Ginger Chilli chutney - Inji Puli
Author: 
Recipe type: Main
Cuisine: Indian
Prep time: 
Cook time: 
Total time: 
Serves: 1 cup
 
Ingredients
  • Oil – 3 tbsp (preferably gingelly oil)
  • Mustard seeds – 1 tsp
  • Methi/fenugreek seeds – blended – 1 tsp
  • Urad – 1 tbsp
  • Curry leaves – 2 sprigs
  • Asafetida/hing – 2 tsp
  • Ginger – 2 cups, chopped finely (FINELY)
  • Green chilli – 1 cup, chopped finely
  • Turmeric powder – 1 tsp
  • Salt – 2 tbsp (change it as per your taste)
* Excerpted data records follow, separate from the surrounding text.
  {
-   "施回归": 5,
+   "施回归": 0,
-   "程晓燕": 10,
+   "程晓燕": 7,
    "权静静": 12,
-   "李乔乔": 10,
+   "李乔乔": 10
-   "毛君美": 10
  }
  • Tamarind extract – ½ lemon size soaked in ¾ cup of water
  • Powdered Jaggery - 1 tbsp
Instructions
  1. Wash, peel of the skin and chop ginger finely. Chop the green chilli finely without edges. Soak tamarind in ¾ cup of water and set aside.
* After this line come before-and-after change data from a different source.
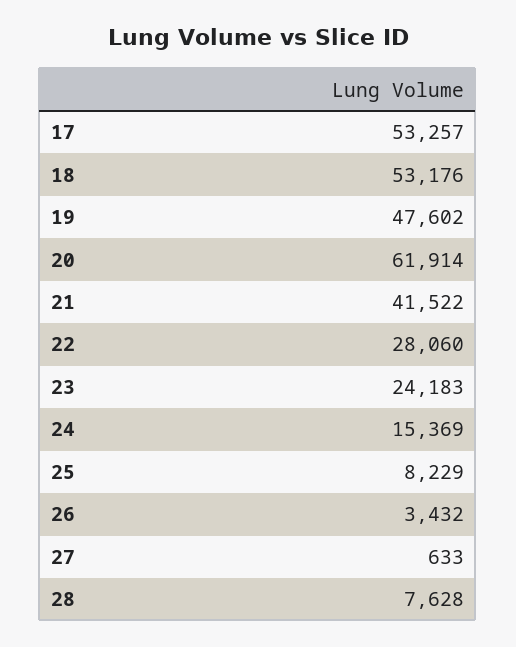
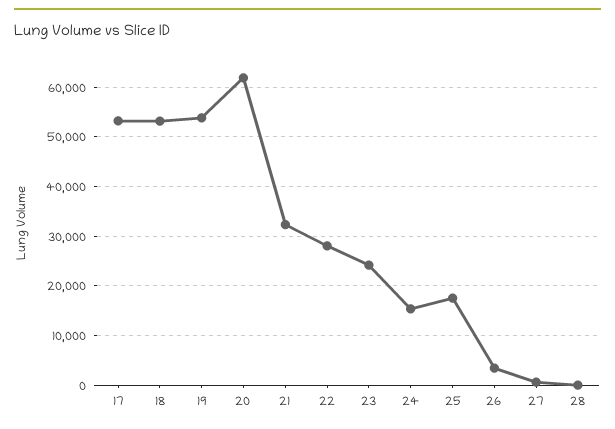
  {
    "17": 53257,
    "18": 53176,
-   "19": 47602,
+   "19": 54000,
    "20": 61914,
-   "21": 41522,
+   "21": 32000,
    "22": 28060,
    "23": 24183,
    "24": 15369,
-   "25": 8229,
+   "25": 18000,
    "26": 3432,
    "27": 633,
-   "28": 7628
+   "28": 0
  }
  2. Take a pan with gingelly oil (3 tbsp., do not compromise) in medium heat, add some mustard seeds, wait you hear pop sound (cracks), and then add the urad dal, wait till it changes color to brown, add curry leaves and asafetida.
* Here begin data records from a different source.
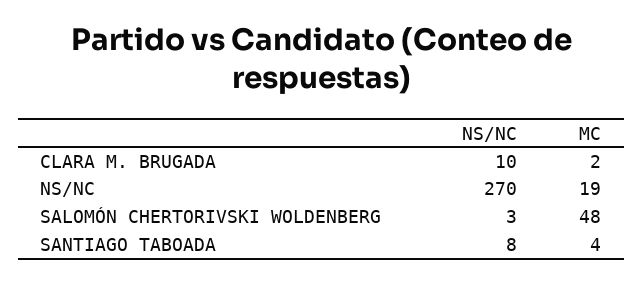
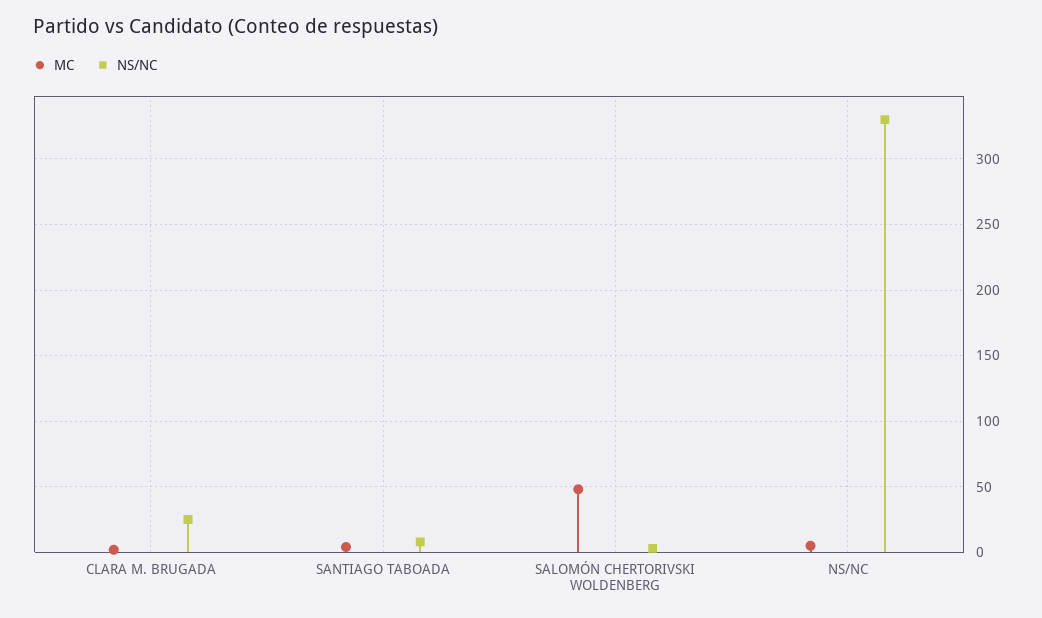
  {
    "NS/NC": {
-     "CLARA M. BRUGADA": 10,
+     "CLARA M. BRUGADA": 25,
-     "NS/NC": 270,
+     "NS/NC": 330,
      "SALOMÓN CHERTORIVSKI WOLDENBERG": 3,
      "SANTIAGO TABOADA": 8
    },
    "MC": {
      "CLARA M. BRUGADA": 2,
-     "NS/NC": 19,
+     "NS/NC": 5,
      "SALOMÓN CHERTORIVSKI WOLDENBERG": 48,
      "SANTIAGO TABOADA": 4
    }
  }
  3. Then add ginger and green chillies and fry till nicely browned. It will shrink. This might take around 10 minutes. Filter and add the tamarind water with required salt.
  4. Allow it to boil for another 5 minutes till the raw smell leaves. Then lower the heat and let it get just mixed, sautéed, thicken and ooze out some oil.
  5. Add powdered jaggery, fenugreek powder and let it boil for another 2 minutes and switch off.
  6. Cool and store in a glass bottle for 2-3 weeks. Use clean spoon every time
Notes
1. DO not compromise on oil, it helps for storage and not spoil easily.
2. The ginger and green chilles need to be chopped finely.